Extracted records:
▽

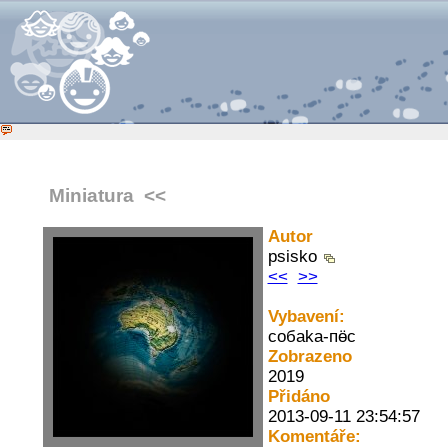
Miniatura
<<
Autor
psisko
<<
>>
Vybavení:
сoбaka-пӫс
Zobrazeno
2019
Přidáno
2013-09-11 23:54:57
Komentáře:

△

**WORK TASK:** Your copy of the records above should be exact and contain no pictures.

**EXPECTED OUTPUT:**
Miniatura
<<
Autor
psisko
<<
>>
Vybavení:
сoбaka-пӫс
Zobrazeno
2019
Přidáno
2013-09-11 23:54:57
Komentáře:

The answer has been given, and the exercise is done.